**Excerpt**:
━━━━━━━━━━━━━━━━
No Dr. Jekyll-themed movie would be complete without some ridiculous science, and Dr. Jekyll & Sister Hyde does not disappoint in that respect. What Jekyll decides is that women age differently than men do, and that the secret must be in their hormones. This leads him to a moral conundrum in which Jekyll decides that to create a much greater good—life extension—he’s going to have to do some terrible things. This first takes him to necrophiliac mortuary guy Byker (Philip Madoc), who gets him to famous graverobbers Burke and Hare (Ivor Dean and Tony Calvin). Desperate for the hormone-producing glands of young women, he more or less looks away as Burke and Hare start killing women to provide him with corpses.

And, of course, the serum works, but as with his early experiments on flies, it turns the male into female, and thus we are introduced to Sister Hyde (Martine Beswick), who looks a lot like Jekyll, but also not, which is why she can get away with masquerading as his sister. And, like the original story, Hyde is a terrible entity and wants control over Jekyll and starts more or less demanding more and more murder so that she can take control of the body.

Tossed into all of this is the very odd love connection between Jekyll, Hyde, and the siblings that live above him (them?) in their building. Susan Spencer (Susan Brodrick) is naturally interested in the young, handsome doctor who lives below her and coincidentally is exactly the age and type needed for his experimentation. Her brother Howard (Lewis Flander) finds himself entranced with Mrs. Hyde (who is never given a first name), which leads us to what is kind of an early transgender romance.
━━━━━━━━━━━━━━━━
**Instruction A**: In the rows, rename "Stockholms" as "Göteborgs" and give the lines again with nothing else altered, beginning at the first row and stopping after the line that contains "PIR-anturin kulma".
The text and the rows were taken from separate sources.

**Entries shown**:
━━━━━━━━━━━━━━━━
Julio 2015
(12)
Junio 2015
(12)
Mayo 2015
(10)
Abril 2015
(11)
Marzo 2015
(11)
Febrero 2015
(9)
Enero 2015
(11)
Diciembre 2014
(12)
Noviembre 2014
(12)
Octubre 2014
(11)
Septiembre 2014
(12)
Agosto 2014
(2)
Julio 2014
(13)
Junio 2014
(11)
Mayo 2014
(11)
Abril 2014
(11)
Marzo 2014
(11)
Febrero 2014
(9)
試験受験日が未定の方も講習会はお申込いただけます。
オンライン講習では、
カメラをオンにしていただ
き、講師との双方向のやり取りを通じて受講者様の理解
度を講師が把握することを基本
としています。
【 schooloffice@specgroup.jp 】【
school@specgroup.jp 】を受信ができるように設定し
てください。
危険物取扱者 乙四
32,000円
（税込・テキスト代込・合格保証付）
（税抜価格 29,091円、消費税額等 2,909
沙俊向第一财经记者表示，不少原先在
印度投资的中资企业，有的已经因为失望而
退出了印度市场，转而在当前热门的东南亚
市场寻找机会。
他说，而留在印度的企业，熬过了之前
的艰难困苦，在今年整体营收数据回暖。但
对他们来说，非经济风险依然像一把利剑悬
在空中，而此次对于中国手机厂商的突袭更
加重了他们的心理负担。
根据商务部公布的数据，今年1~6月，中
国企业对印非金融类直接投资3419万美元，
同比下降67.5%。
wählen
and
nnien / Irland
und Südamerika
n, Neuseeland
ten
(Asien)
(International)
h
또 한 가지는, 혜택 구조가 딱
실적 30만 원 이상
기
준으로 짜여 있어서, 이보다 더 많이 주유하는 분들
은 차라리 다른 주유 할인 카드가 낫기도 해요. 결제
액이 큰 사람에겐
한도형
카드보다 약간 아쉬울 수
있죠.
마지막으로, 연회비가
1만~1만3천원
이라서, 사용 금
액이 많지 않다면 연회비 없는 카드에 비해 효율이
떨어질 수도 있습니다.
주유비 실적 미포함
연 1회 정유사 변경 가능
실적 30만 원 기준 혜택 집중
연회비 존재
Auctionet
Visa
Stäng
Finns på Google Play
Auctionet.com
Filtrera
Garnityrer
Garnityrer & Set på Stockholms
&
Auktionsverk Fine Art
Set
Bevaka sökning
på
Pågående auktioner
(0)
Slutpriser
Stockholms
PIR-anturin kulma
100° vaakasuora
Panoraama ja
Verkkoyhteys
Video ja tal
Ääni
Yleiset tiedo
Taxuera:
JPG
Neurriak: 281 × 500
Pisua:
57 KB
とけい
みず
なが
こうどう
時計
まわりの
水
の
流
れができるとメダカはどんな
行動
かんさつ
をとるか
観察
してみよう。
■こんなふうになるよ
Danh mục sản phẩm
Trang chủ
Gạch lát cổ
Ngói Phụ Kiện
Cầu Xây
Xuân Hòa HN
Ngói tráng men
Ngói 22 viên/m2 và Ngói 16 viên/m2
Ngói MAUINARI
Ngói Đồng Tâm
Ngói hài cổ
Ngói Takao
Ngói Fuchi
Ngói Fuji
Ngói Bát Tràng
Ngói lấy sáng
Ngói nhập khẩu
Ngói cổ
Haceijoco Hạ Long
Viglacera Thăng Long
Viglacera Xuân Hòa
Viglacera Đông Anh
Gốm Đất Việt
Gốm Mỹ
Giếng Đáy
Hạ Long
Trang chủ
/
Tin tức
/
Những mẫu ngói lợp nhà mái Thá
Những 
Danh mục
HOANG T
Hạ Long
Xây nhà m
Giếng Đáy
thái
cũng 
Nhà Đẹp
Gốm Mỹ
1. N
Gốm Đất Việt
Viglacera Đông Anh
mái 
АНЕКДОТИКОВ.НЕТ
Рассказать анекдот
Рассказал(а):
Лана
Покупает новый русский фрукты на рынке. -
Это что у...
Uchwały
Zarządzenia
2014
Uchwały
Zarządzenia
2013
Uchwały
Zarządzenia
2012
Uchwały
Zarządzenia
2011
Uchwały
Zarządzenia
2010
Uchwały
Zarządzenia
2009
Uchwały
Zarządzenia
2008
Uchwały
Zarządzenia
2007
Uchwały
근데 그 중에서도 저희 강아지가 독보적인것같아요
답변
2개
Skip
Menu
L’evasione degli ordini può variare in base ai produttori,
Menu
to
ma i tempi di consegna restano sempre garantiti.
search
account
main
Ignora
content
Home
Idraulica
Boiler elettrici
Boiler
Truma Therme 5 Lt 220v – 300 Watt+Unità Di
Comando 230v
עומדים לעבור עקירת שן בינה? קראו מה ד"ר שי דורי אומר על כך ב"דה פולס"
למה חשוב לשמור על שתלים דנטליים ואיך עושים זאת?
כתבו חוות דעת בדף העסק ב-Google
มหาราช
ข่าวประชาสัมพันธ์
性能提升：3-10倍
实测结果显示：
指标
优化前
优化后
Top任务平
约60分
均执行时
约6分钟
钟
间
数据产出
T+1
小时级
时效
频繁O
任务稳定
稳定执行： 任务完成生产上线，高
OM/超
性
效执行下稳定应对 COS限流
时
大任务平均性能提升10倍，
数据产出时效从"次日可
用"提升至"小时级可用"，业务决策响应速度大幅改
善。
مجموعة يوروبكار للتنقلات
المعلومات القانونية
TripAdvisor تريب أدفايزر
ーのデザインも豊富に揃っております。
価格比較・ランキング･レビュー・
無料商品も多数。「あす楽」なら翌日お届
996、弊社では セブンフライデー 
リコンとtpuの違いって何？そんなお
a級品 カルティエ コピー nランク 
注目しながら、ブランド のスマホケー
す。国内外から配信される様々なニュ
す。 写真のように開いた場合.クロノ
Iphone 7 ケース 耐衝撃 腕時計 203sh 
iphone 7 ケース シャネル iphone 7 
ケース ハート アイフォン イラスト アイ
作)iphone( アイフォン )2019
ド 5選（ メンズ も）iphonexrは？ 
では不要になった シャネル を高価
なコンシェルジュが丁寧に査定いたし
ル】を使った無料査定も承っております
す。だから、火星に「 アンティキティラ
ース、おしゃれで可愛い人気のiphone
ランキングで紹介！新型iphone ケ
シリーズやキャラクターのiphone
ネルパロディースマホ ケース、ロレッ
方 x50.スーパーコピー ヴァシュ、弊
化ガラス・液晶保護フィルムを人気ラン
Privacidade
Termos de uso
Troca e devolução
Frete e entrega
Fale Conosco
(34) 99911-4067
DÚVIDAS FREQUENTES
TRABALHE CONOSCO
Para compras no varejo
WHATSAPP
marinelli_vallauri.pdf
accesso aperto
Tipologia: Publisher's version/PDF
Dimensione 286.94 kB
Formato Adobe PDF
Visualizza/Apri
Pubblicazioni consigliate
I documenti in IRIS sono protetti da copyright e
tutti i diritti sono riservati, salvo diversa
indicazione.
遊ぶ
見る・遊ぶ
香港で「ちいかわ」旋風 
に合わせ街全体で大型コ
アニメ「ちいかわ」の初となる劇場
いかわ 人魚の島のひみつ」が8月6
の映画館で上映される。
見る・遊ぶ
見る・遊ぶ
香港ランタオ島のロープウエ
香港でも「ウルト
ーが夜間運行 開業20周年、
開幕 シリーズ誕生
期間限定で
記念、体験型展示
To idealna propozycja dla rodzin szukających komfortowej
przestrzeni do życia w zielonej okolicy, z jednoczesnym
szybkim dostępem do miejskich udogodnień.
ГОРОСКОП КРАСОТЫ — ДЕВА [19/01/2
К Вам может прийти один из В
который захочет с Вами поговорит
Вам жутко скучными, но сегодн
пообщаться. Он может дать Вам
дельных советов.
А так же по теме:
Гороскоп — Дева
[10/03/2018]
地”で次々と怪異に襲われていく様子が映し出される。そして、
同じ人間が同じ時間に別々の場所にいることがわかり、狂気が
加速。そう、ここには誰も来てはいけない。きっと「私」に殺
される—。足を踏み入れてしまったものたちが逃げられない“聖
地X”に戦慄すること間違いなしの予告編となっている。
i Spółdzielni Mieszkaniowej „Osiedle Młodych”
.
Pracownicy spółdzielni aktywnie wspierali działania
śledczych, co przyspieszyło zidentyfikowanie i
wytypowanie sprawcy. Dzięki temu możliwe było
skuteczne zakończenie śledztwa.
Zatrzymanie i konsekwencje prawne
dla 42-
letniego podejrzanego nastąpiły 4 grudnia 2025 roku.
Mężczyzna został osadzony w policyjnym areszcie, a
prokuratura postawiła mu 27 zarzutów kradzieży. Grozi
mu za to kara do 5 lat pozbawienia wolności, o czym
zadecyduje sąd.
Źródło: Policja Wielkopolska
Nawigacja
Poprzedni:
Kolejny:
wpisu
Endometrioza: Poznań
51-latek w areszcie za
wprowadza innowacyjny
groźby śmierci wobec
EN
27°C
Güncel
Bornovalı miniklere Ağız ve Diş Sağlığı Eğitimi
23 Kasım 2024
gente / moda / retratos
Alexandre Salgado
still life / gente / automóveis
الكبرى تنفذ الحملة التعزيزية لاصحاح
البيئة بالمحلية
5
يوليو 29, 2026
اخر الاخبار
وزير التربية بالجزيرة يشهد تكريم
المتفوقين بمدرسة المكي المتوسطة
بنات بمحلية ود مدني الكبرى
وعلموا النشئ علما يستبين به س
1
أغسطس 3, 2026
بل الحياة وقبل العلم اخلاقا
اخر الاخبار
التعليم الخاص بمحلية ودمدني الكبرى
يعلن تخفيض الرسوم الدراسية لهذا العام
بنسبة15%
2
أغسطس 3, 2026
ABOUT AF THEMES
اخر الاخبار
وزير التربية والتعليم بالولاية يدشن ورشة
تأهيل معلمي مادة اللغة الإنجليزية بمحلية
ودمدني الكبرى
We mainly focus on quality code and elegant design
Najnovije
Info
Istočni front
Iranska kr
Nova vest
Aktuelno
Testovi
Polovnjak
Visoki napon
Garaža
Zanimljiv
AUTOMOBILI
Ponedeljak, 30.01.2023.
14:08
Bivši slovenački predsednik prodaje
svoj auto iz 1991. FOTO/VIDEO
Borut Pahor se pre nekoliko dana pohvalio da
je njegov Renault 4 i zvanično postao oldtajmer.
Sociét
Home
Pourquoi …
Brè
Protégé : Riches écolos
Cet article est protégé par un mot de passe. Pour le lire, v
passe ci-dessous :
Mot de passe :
━━━━━━━━━━━━━━━━
**Instruction B**: Return the passage of the film write-up that begins at the words "And, of course, the" and stops after "of the body.", copied word for word.

**Expected answer A**:
Julio 2015
(12)
Junio 2015
(12)
Mayo 2015
(10)
Abril 2015
(11)
Marzo 2015
(11)
Febrero 2015
(9)
Enero 2015
(11)
Diciembre 2014
(12)
Noviembre 2014
(12)
Octubre 2014
(11)
Septiembre 2014
(12)
Agosto 2014
(2)
Julio 2014
(13)
Junio 2014
(11)
Mayo 2014
(11)
Abril 2014
(11)
Marzo 2014
(11)
Febrero 2014
(9)
試験受験日が未定の方も講習会はお申込いただけます。
オンライン講習では、
カメラをオンにしていただ
き、講師との双方向のやり取りを通じて受講者様の理解
度を講師が把握することを基本
としています。
【 schooloffice@specgroup.jp 】【
school@specgroup.jp 】を受信ができるように設定し
てください。
危険物取扱者 乙四
32,000円
（税込・テキスト代込・合格保証付）
（税抜価格 29,091円、消費税額等 2,909
沙俊向第一财经记者表示，不少原先在
印度投资的中资企业，有的已经因为失望而
退出了印度市场，转而在当前热门的东南亚
市场寻找机会。
他说，而留在印度的企业，熬过了之前
的艰难困苦，在今年整体营收数据回暖。但
对他们来说，非经济风险依然像一把利剑悬
在空中，而此次对于中国手机厂商的突袭更
加重了他们的心理负担。
根据商务部公布的数据，今年1~6月，中
国企业对印非金融类直接投资3419万美元，
同比下降67.5%。
wählen
and
nnien / Irland
und Südamerika
n, Neuseeland
ten
(Asien)
(International)
h
또 한 가지는, 혜택 구조가 딱
실적 30만 원 이상
기
준으로 짜여 있어서, 이보다 더 많이 주유하는 분들
은 차라리 다른 주유 할인 카드가 낫기도 해요. 결제
액이 큰 사람에겐
한도형
카드보다 약간 아쉬울 수
있죠.
마지막으로, 연회비가
1만~1만3천원
이라서, 사용 금
액이 많지 않다면 연회비 없는 카드에 비해 효율이
떨어질 수도 있습니다.
주유비 실적 미포함
연 1회 정유사 변경 가능
실적 30만 원 기준 혜택 집중
연회비 존재
Auctionet
Visa
Stäng
Finns på Google Play
Auctionet.com
Filtrera
Garnityrer
Garnityrer & Set på Göteborgs
&
Auktionsverk Fine Art
Set
Bevaka sökning
på
Pågående auktioner
(0)
Slutpriser
Göteborgs
PIR-anturin kulma

**Expected answer B**:
And, of course, the serum works, but as with his early experiments on flies, it turns the male into female, and thus we are introduced to Sister Hyde (Martine Beswick), who looks a lot like Jekyll, but also not, which is why she can get away with masquerading as his sister. And, like the original story, Hyde is a terrible entity and wants control over Jekyll and starts more or less demanding more and more murder so that she can take control of the body.